Sexless in the City


Sometimes reading romance novels doesn’t quite prepare you for a love life...

For this 30-year-old urbanite, love is always a misadventure: The Harvard Lickwit, Hippie the Groper, the 5% Man, and the Ad Weasel. These and many other men wander in and out of her life — but never her bed.

Wednesday, October 26, 2005

The pain that lingers so sweetly

Memoir-writing’s an interesting way to rediscover those stories you quit telling five years ago. One thing I’d forgotten was just how much Etta James informed my letter-writing to Musical Man. In fact, I’m convinced she basically taught me how to pine. No one in those romance novels I read had to do it; their loves all worked out in the end. But when I listen to her album again all old emotions are gone. The songs don’t transport me back to high school; they just surprise me with how powerfully the lyrics must have shaped a suggestible mind.

It isn’t always like that with music I’ve played oft enough to earn some rhino love. Sometime in mid-college, I used Jars of Clay to help me recover from a boy — this another musician, my crush on whom went through me like food poisoning. I barely remember what it was I liked about him, or how the pining went, I just recall recovery. “I will never,” I vowed at the time, “like someone like that again.” Today I could probably play that Jars album, and no feeling would resurface. But one day in college I gave it a spin and was shocked how all those old feelings, so wedded to tune, came back to haunt me.

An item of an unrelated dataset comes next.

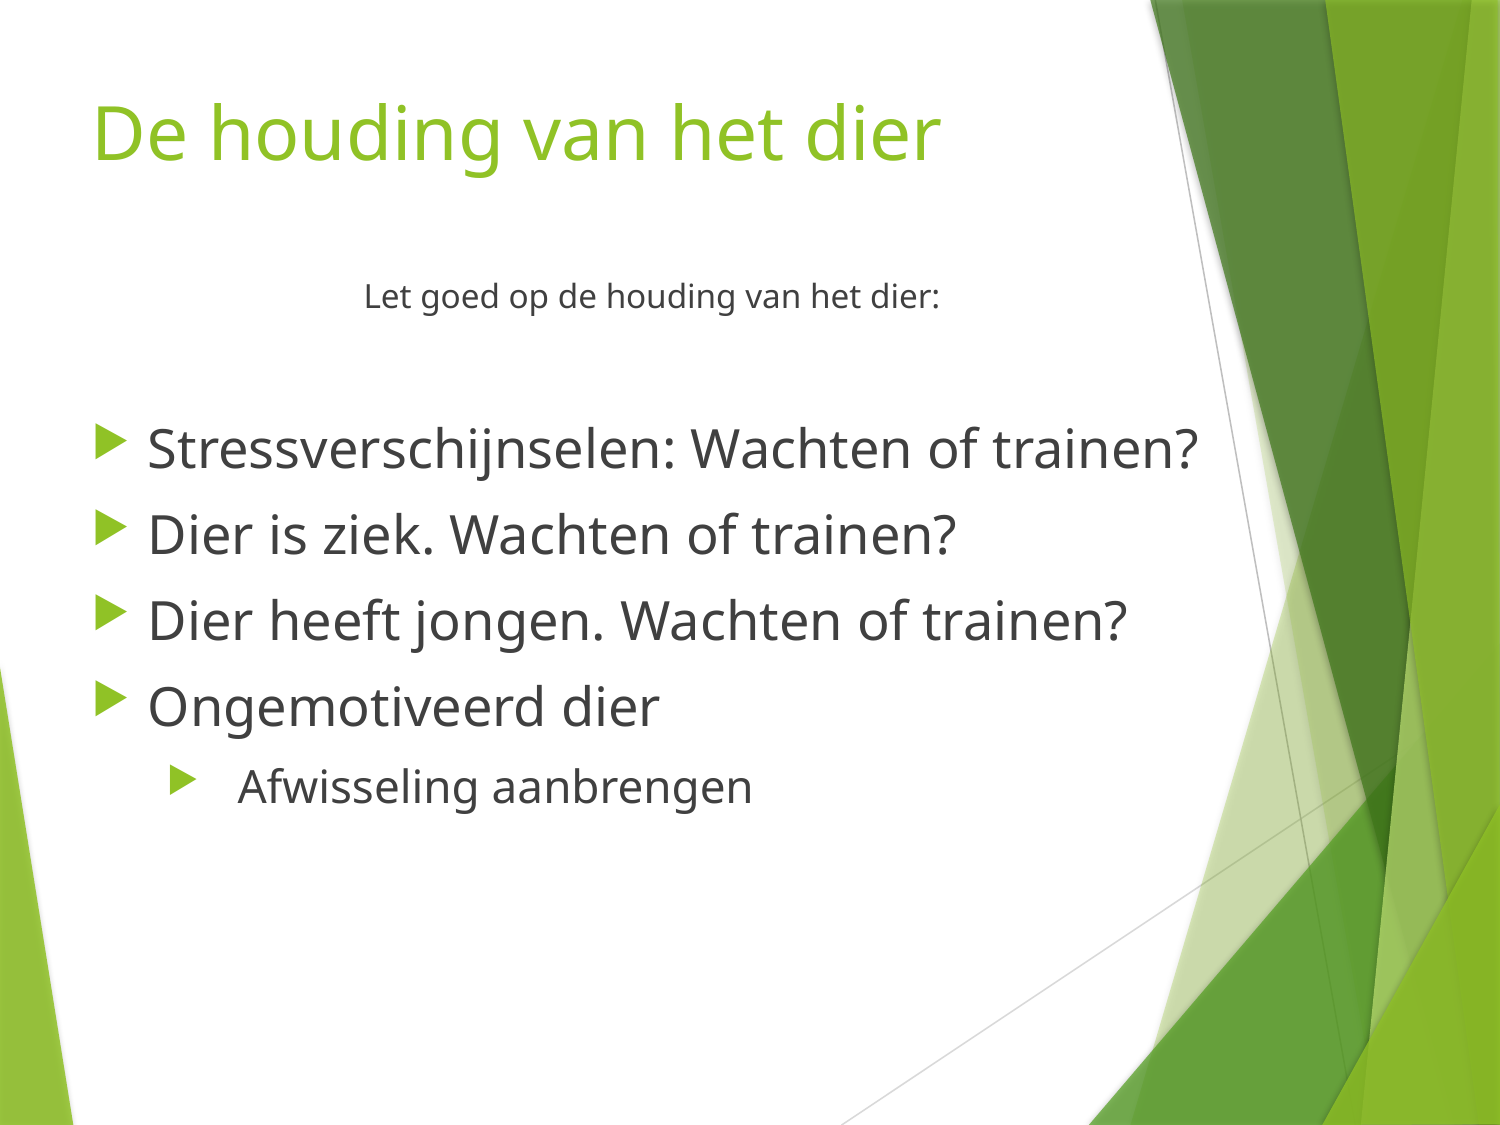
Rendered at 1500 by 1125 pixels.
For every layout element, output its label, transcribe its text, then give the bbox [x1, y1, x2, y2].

list Let goed op de houding van het dier: Stressverschijnselen: Wachten of trainen? Dier is ziek. Wachten of trainen? Dier heeft jongen. Wachten of trainen? Ongemotiveerd dier Afwisseling aanbrengen [76, 255, 1427, 998]
title De houding van het dier [76, 78, 1427, 208]
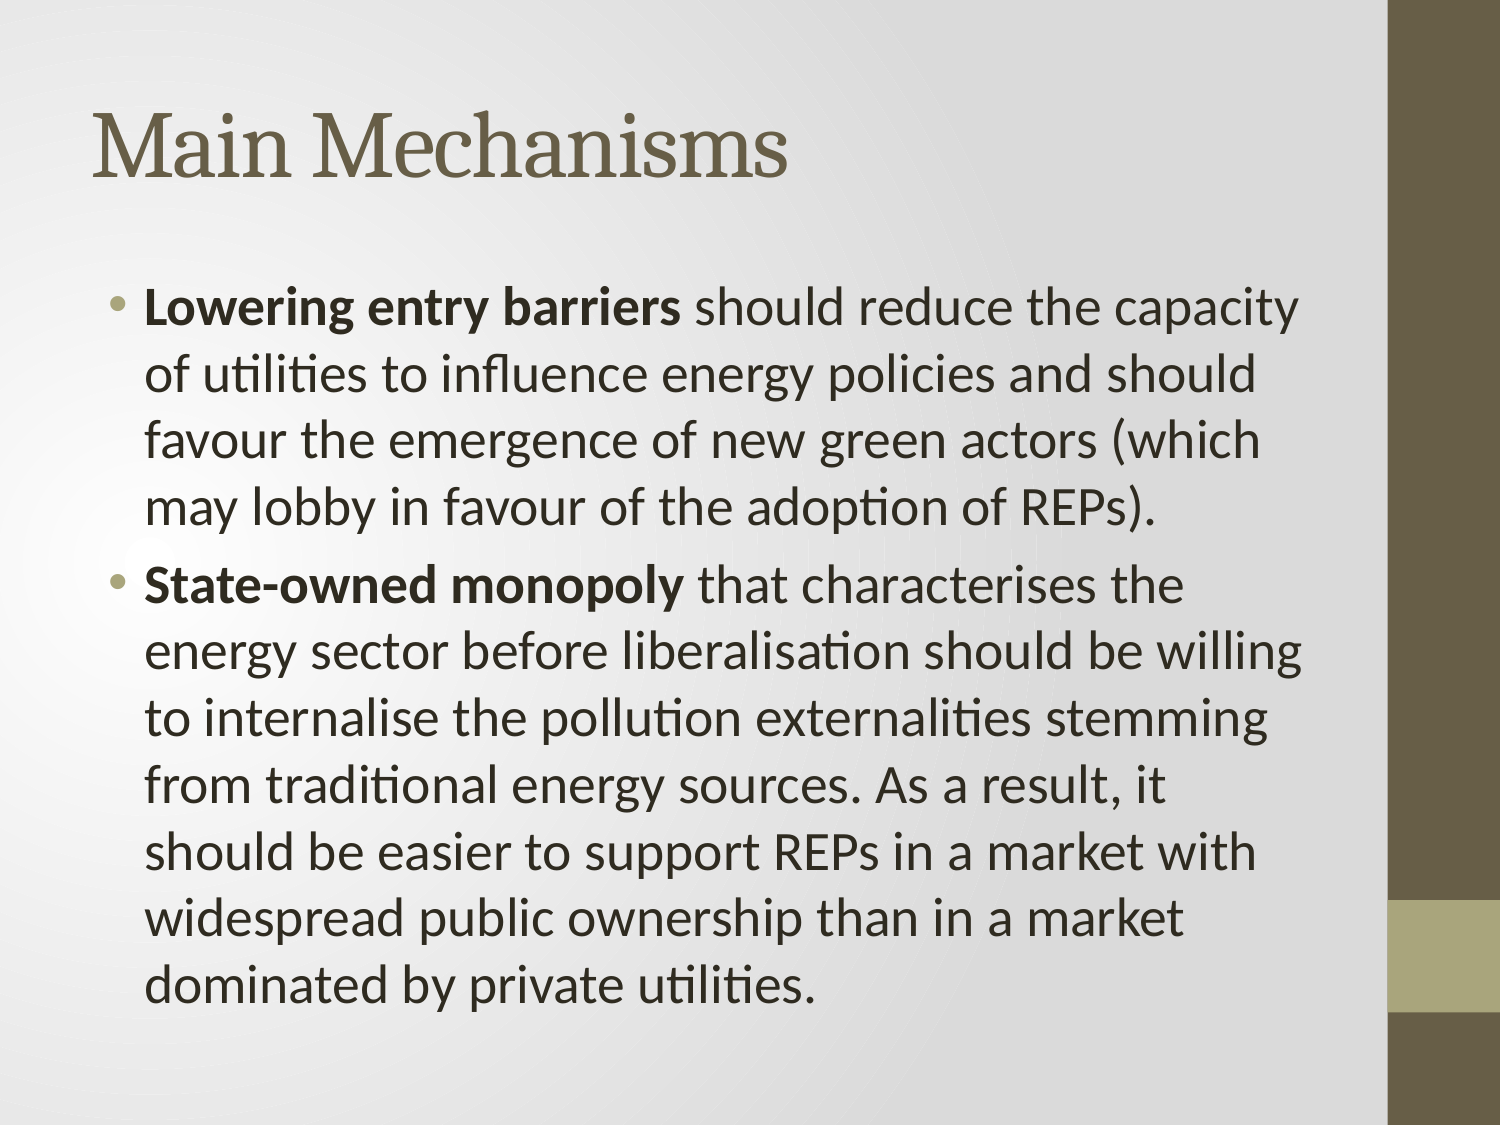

One play, and suddenly I was transported back to that broken emotional state.

I vaguely remember the songs that got me through the Married Man. There was Barenaked Ladies’ “Baby Seat,” and much Fiona Apple. But neither that song nor her albums have much trace feeling when I play them now. And I don’t think it’s just the time that’s passed, or having pressed other emotions into those tracks (which sometimes reclaims the music like time does). Somehow all that pain has passed right through me.

The night after my return from California, Guy Friend #1 and I braved the rain driving down at 45 degrees to take in a Johnnie Walker whiskey tasting not far from the Holland Tunnel entrance — right about the same neighborhood where the Captain’s car was robbed one night we all tried to take in a swank art party. During the tasting, our brainwasher — erm, tasting guide — instructed us to splash some whiskey on our hands, rub them quickly together, then smell the scent that remained, now the alcohol had vaporized.

In a way, that scent-free-of-alcohol is much like how I remember those 18 months when I had such misery over the Married Man. It’s actually almost a struggle now, reminding myself how intensely I felt and how dark that season was. At the time I remember it tasted just like the sharp, bitter tang of an alcohol almost like bile. But now there is just the warm, oaky scent on my hands of the lessons I learned because of that pain; the good seeds that sprang up precisely because they were sown in a massive pile of shit. With that first crush the suffering hardened me — and haunted, through the music I’d infected with that pain. But with Married Man, I just let the pain pass through me until that storm of suffering (emotionally) was over.

My pastor often says this about forgiveness — when pain is inflicted and wrong is done, someone must pay the debt. Either you make the wrongdoer pay (through revenge), or you make others like that one pay (through prejudice toward that class of person), or you pay the debt yourself (which is forgiveness). In the first two cases, the poison that hurt you infects you and tends to harden, embitter and stop up the flow of life. The reason forgiveness hurts so much is you’re taking the poison into yourself so your body can break it apart and dismantle the death.

That season of liking the Married Man was 18 months of agony, and sometimes I really saw why one might escape it all in suicide. At one time, perhaps, it might seem I could only recall such pain with the lubricant of much alcohol. But now I am almost glad to retell that story — not because I’m a masochist, but because of the growth that sprang up in the soil of such agony. I can’t separate the sweet scent on my hands from the alcohol it started with. The growth is so intertwined with the pain that I can’t wish that suffering never happened. Without it I would have never had this sweet smell on my hands and in my life — and the fruit that resulted is more precious to me than a life lived with fewer wounds.

That’s how love has been revenge in my life: Oh whiskey, where is your alcohol? Oh pain, you have scarred but not marred.